The Solution: AGIBOT’s philosophy is: “Rehearse in the digital twin to ensure first-time success in the physical world.” Mo Wu, Head of Simulation at AGIBOT, unveiled Genie Sim 3.0, a comprehensive simulation deployment toolbox:
- Voice-to-Scene Generation: Using natural language to generate editable, massive-scale scenes in minutes.
- High-Fidelity Reconstruction: Fusing 3D Gaussian Splatting with physics engines to achieve <10% discrepancy between sim and real-world testing.
- AI Evaluator: Utilizing VLM/LLM-based automatic profiling to replace expensive and time-consuming physical testing.
🔑 Takeaway: Simulation isn’t just a substitute for reality; it’s the insurance policy that ensures your real-world attempt is a success.
5.The Power of Subtraction: Achieving 100% Success in the Factory

Company: Simplexity Robotics
The Challenge: Amidst the “architectural wars” of VLA vs. World Models, Peng Jia (CEO of Simplexity Robotics and former Li Auto/NVIDIA veteran) focuses on the only metric that matters in manufacturing: 100% success rate.
The Solution: Instead of adding complexity, Peng Jia advocates for “Subtraction”—merging all capabilities into a unified, lean architecture.
- The “LaST₀” Foundation Model: A “Grand Unification” model that integrates multimodal understanding, “fast and slow” thinking, and policy evaluation using a cost-effective MoT (Mixture of Tokens) architecture.
- Extreme Efficiency: A 14x increase in inference speed.
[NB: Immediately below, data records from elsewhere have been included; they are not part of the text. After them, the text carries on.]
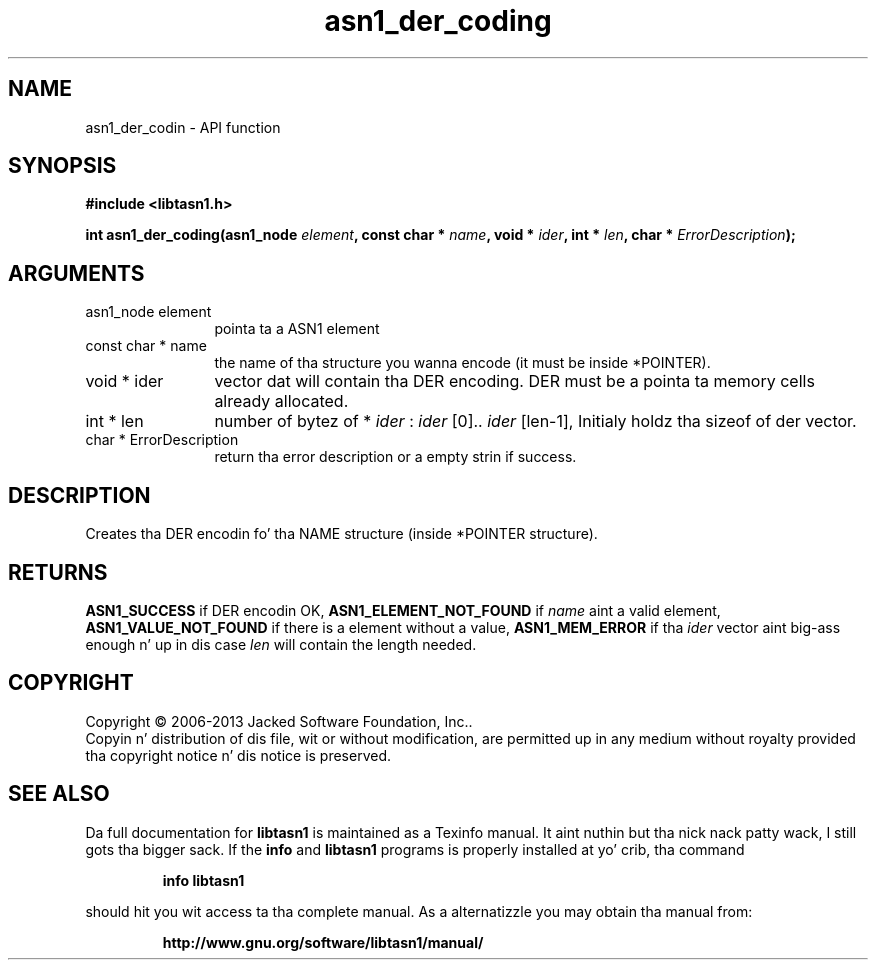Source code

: .\" DO NOT MODIFY THIS FILE!  Dat shiznit was generated by gdoc.
.TH "asn1_der_coding" 3 "4.0" "libtasn1" "libtasn1"
.SH NAME
asn1_der_codin \- API function
.SH SYNOPSIS
.B #include <libtasn1.h>
.sp
.BI "int asn1_der_coding(asn1_node " element ", const char * " name ", void * " ider ", int * " len ", char * " ErrorDescription ");"
.SH ARGUMENTS
.IP "asn1_node element" 12
pointa ta a ASN1 element
.IP "const char * name" 12
the name of tha structure you wanna encode (it must be
inside *POINTER).
.IP "void * ider" 12
vector dat will contain tha DER encoding. DER must be a
pointa ta memory cells already allocated.
.IP "int * len" 12
number of bytez of * \fIider\fP :  \fIider\fP [0].. \fIider\fP [len\-1], Initialy
holdz tha sizeof of der vector.
.IP "char * ErrorDescription" 12
return tha error description or a empty
strin if success.
.SH "DESCRIPTION"
Creates tha DER encodin fo' tha NAME structure (inside *POINTER
structure).
.SH "RETURNS"
\fBASN1_SUCCESS\fP if DER encodin OK, \fBASN1_ELEMENT_NOT_FOUND\fP
if  \fIname\fP aint a valid element, \fBASN1_VALUE_NOT_FOUND\fP if there
is a element without a value, \fBASN1_MEM_ERROR\fP if tha  \fIider\fP vector aint big-ass enough n' up in dis case  \fIlen\fP will contain the
length needed.
.SH COPYRIGHT
Copyright \(co 2006-2013 Jacked Software Foundation, Inc..
.br
Copyin n' distribution of dis file, wit or without modification,
are permitted up in any medium without royalty provided tha copyright
notice n' dis notice is preserved.
.SH "SEE ALSO"
Da full documentation for
.B libtasn1
is maintained as a Texinfo manual. It aint nuthin but tha nick nack patty wack, I still gots tha bigger sack.  If the
.B info
and
.B libtasn1
programs is properly installed at yo' crib, tha command
.IP
.B info libtasn1
.PP
should hit you wit access ta tha complete manual.
As a alternatizzle you may obtain tha manual from:
.IP
.B http://www.gnu.org/software/libtasn1/manual/
.PP
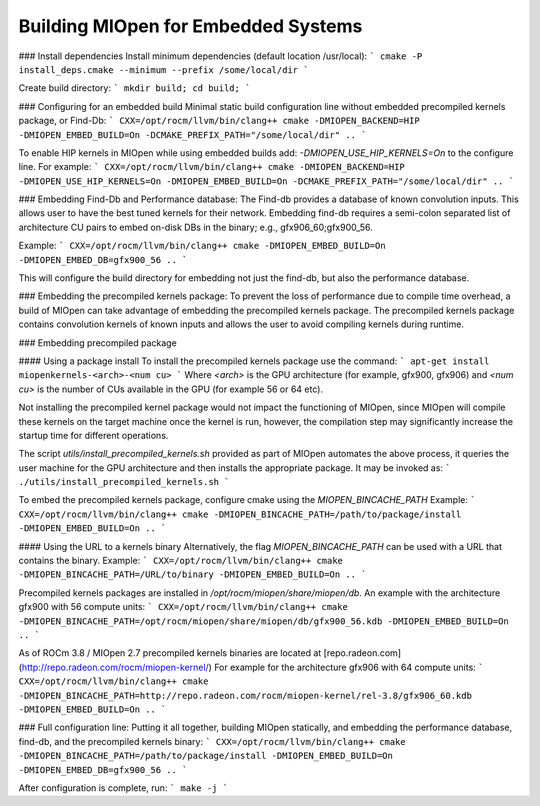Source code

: 
Building MIOpen for Embedded Systems
====================================



### Install dependencies
Install minimum dependencies (default location /usr/local):
```
cmake -P install_deps.cmake --minimum --prefix /some/local/dir
```

Create build directory:
```
mkdir build; cd build;
```

### Configuring for an embedded build
Minimal static build configuration line without embedded precompiled kernels package, or Find-Db:
```
CXX=/opt/rocm/llvm/bin/clang++ cmake -DMIOPEN_BACKEND=HIP -DMIOPEN_EMBED_BUILD=On -DCMAKE_PREFIX_PATH="/some/local/dir" ..
```

To enable HIP kernels in MIOpen while using embedded builds add: `-DMIOPEN_USE_HIP_KERNELS=On` to the configure line.
For example:
```
CXX=/opt/rocm/llvm/bin/clang++ cmake -DMIOPEN_BACKEND=HIP -DMIOPEN_USE_HIP_KERNELS=On -DMIOPEN_EMBED_BUILD=On -DCMAKE_PREFIX_PATH="/some/local/dir" ..
```


### Embedding Find-Db and Performance database:
The Find-db provides a database of known convolution inputs. This allows user to have the best tuned kernels for their network. Embedding find-db requires a semi-colon separated list of architecture CU pairs to embed on-disk DBs in the binary; e.g., gfx906_60;gfx900_56.

Example:
```
CXX=/opt/rocm/llvm/bin/clang++ cmake -DMIOPEN_EMBED_BUILD=On -DMIOPEN_EMBED_DB=gfx900_56 ..
```

This will configure the build directory for embedding not just the find-db, but also the performance database. 

### Embedding the precompiled kernels package:
To prevent the loss of performance due to compile time overhead, a build of MIOpen can take advantage of embedding the precompiled kernels package. The precompiled kernels package contains convolution kernels of known inputs and allows the user to avoid compiling kernels during runtime.

### Embedding precompiled package

#### Using a package install
To install the precompiled kernels package use the command:
```
apt-get install miopenkernels-<arch>-<num cu>
```
Where `<arch>` is the GPU architecture (for example, gfx900, gfx906) and `<num cu>` is the number of CUs available in the GPU (for example 56 or 64 etc).

Not installing the precompiled kernel package would not impact the functioning of MIOpen, since MIOpen will compile these kernels on the target machine once the kernel is run, however, the compilation step may significantly increase the startup time for different operations.

The script `utils/install_precompiled_kernels.sh` provided as part of MIOpen automates the above process, it queries the user machine for the GPU architecture and then installs the appropriate package. It may be invoked as:
```
./utils/install_precompiled_kernels.sh
```

To embed the precompiled kernels package, configure cmake using the `MIOPEN_BINCACHE_PATH`
Example:
```
CXX=/opt/rocm/llvm/bin/clang++ cmake -DMIOPEN_BINCACHE_PATH=/path/to/package/install -DMIOPEN_EMBED_BUILD=On .. 
```

#### Using the URL to a kernels binary 
Alternatively, the flag `MIOPEN_BINCACHE_PATH` can be used with a URL that contains the binary.
Example:
```
CXX=/opt/rocm/llvm/bin/clang++ cmake -DMIOPEN_BINCACHE_PATH=/URL/to/binary -DMIOPEN_EMBED_BUILD=On .. 
```

Precompiled kernels packages are installed in `/opt/rocm/miopen/share/miopen/db`.
An example with the architecture gfx900 with 56 compute units:
```
CXX=/opt/rocm/llvm/bin/clang++ cmake -DMIOPEN_BINCACHE_PATH=/opt/rocm/miopen/share/miopen/db/gfx900_56.kdb -DMIOPEN_EMBED_BUILD=On .. 
```


As of ROCm 3.8 / MIOpen 2.7 precompiled kernels binaries are located at [repo.radeon.com](http://repo.radeon.com/rocm/miopen-kernel/)
For example for the architecture gfx906 with 64 compute units:
```
CXX=/opt/rocm/llvm/bin/clang++ cmake -DMIOPEN_BINCACHE_PATH=http://repo.radeon.com/rocm/miopen-kernel/rel-3.8/gfx906_60.kdb -DMIOPEN_EMBED_BUILD=On .. 
```

### Full configuration line:
Putting it all together, building MIOpen statically, and embedding the performance database, find-db, and the precompiled kernels binary:
```
CXX=/opt/rocm/llvm/bin/clang++ cmake -DMIOPEN_BINCACHE_PATH=/path/to/package/install -DMIOPEN_EMBED_BUILD=On -DMIOPEN_EMBED_DB=gfx900_56 .. 
```

After configuration is complete, run:
```
make -j
```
Robots can achieve 100% success rates on new downstream tasks with just 20 minutes of generalization.
- Token Distillation: While others worry about “token explosion,” Simplexity found that each modality can be distilled down to as little as a single token without losing core functionality.
🔑 Takeaway: In a complex physical world, the most robust solution is often the simplest. Return to fundamentals with a unified architecture.
6. Vehicles as “Silicon-Based Life”: The Future of Autonomous Mobility

Company: Li Auto
The Challenge: Li Auto isn’t just building a smarter car; they are building the “brain” for the next generation of physical agents. Kun Zhan, Foundation Model Lead, views the vehicle as the largest-scale robot currently in deployment.
The Solution: The MindVLA-o1 model introduces five key innovations to push the boundaries of autonomous systems:
- 3D Spatial Reasoning: Fusing vision and LiDAR for a true 3D understanding of the environment.
Predictive World Models: Moving beyond perception to “imagination,” allowing the AI to infer scene changes seconds into the future.
- VLA-MoE Architecture: Parallel decoding for driving trajectories that feel human and dynamically feasible.
- Accelerated Evolution: Using a world simulator to reduce training costs by 75% while accelerating iteration.
- Hardware-Software Co-Design: Slashing architecture exploration time from months to days by balancing accuracy with inference latency.
🔑 Takeaway: When leading automakers apply the mindset of creating “digital life” to autonomous driving, the technological horizon expands far beyond the road.